• _What to produce_:
Copy the listing that follows exactly. Its pictures do not belong in the copy.

• _Provided data_:
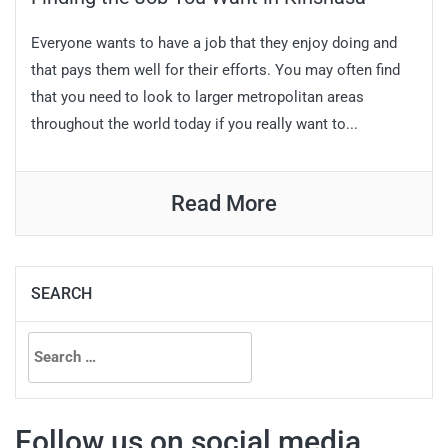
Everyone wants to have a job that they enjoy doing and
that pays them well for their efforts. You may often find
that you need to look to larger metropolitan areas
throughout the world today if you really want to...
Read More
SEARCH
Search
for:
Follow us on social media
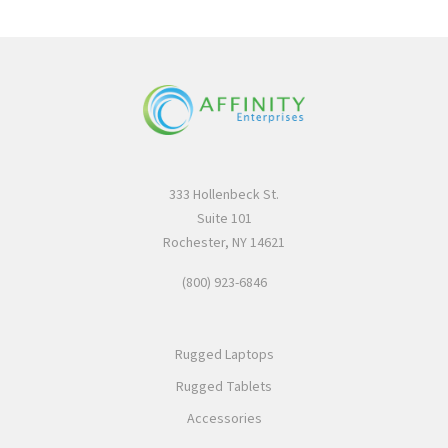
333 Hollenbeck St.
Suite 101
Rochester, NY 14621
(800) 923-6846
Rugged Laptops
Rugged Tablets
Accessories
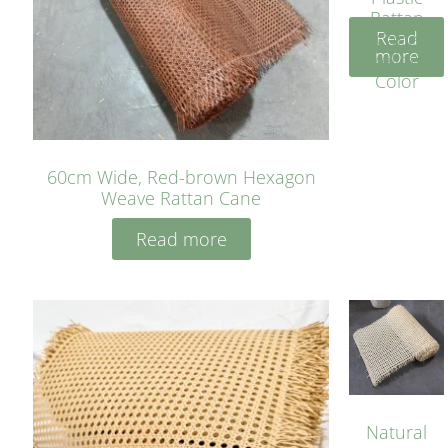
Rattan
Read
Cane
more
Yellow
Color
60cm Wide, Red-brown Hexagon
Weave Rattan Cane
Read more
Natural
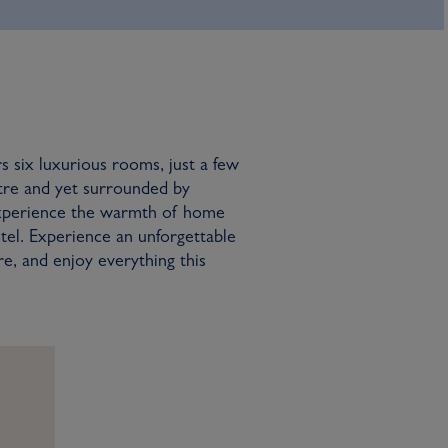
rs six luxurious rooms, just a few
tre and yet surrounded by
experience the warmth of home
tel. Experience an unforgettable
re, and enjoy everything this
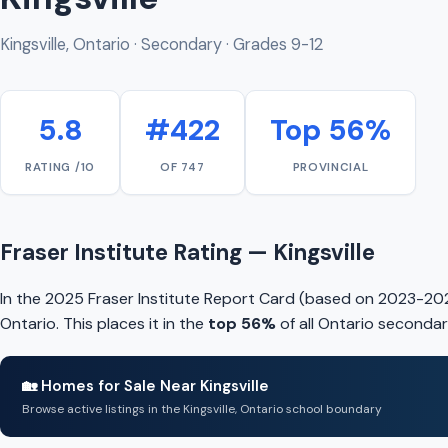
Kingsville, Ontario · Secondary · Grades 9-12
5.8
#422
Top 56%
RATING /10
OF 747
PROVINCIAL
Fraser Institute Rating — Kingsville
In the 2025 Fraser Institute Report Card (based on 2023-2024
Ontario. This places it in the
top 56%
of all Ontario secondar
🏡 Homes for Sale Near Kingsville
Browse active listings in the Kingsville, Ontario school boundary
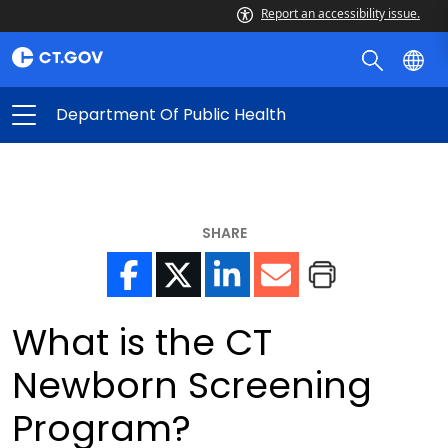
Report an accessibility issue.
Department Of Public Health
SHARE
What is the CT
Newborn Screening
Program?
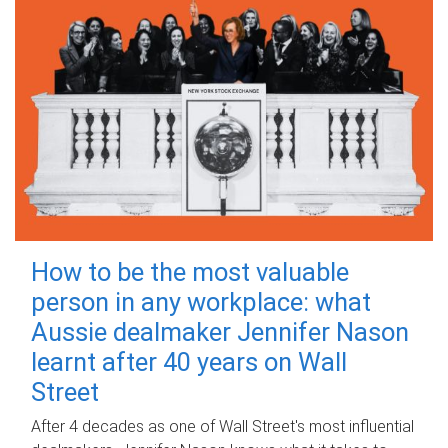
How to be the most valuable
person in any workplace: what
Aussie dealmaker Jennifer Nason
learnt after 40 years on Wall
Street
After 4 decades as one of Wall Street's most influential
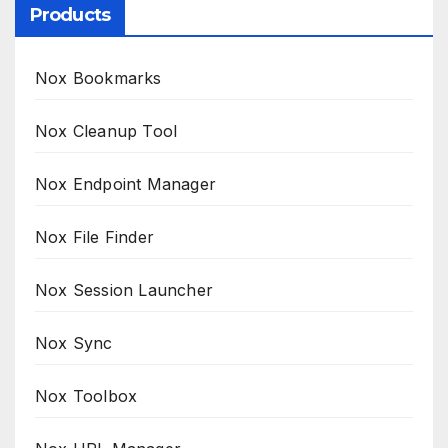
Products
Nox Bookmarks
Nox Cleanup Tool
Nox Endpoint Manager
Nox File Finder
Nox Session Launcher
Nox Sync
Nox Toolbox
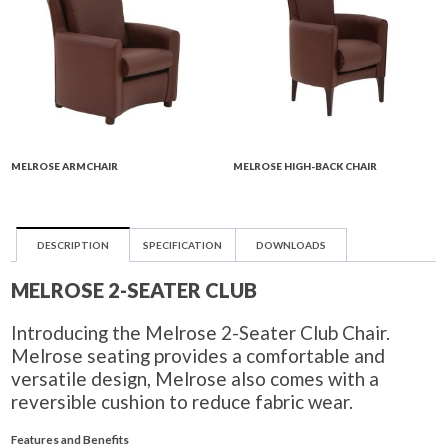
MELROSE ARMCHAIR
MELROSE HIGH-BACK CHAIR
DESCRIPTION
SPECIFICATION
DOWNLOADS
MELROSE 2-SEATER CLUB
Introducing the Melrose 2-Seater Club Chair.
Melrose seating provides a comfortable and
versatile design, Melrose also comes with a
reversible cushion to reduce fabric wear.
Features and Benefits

• _Solution for this problem_:
Everyone wants to have a job that they enjoy doing and
that pays them well for their efforts. You may often find
that you need to look to larger metropolitan areas
throughout the world today if you really want to...
Read More
SEARCH
Search
for:
Follow us on social media
333 Hollenbeck St.
Suite 101
Rochester, NY 14621
(800) 923-6846
Rugged Laptops
Rugged Tablets
Accessories
Rattan
Read
Cane
more
Yellow
Color
60cm Wide, Red-brown Hexagon
Weave Rattan Cane
Read more
Natural
rs six luxurious rooms, just a few
tre and yet surrounded by
experience the warmth of home
tel. Experience an unforgettable
re, and enjoy everything this
Kingsville, Ontario · Secondary · Grades 9-12
5.8
#422
Top 56%
RATING /10
OF 747
PROVINCIAL
Fraser Institute Rating — Kingsville
In the 2025 Fraser Institute Report Card (based on 2023-2024
Ontario. This places it in the
top 56%
of all Ontario secondar
🏡 Homes for Sale Near Kingsville
Browse active listings in the Kingsville, Ontario school boundary
Report an accessibility issue.
Department Of Public Health
SHARE
What is the CT
Newborn Screening
Program?
How to be the most valuable
person in any workplace: what
Aussie dealmaker Jennifer Nason
learnt after 40 years on Wall
Street
After 4 decades as one of Wall Street's most influential
Products
Nox Bookmarks
Nox Cleanup Tool
Nox Endpoint Manager
Nox File Finder
Nox Session Launcher
Nox Sync
Nox Toolbox
MELROSE ARMCHAIR
MELROSE HIGH-BACK CHAIR
DESCRIPTION
SPECIFICATION
DOWNLOADS
MELROSE 2-SEATER CLUB
Introducing the Melrose 2-Seater Club Chair.
Melrose seating provides a comfortable and
versatile design, Melrose also comes with a
reversible cushion to reduce fabric wear.
Features and Benefits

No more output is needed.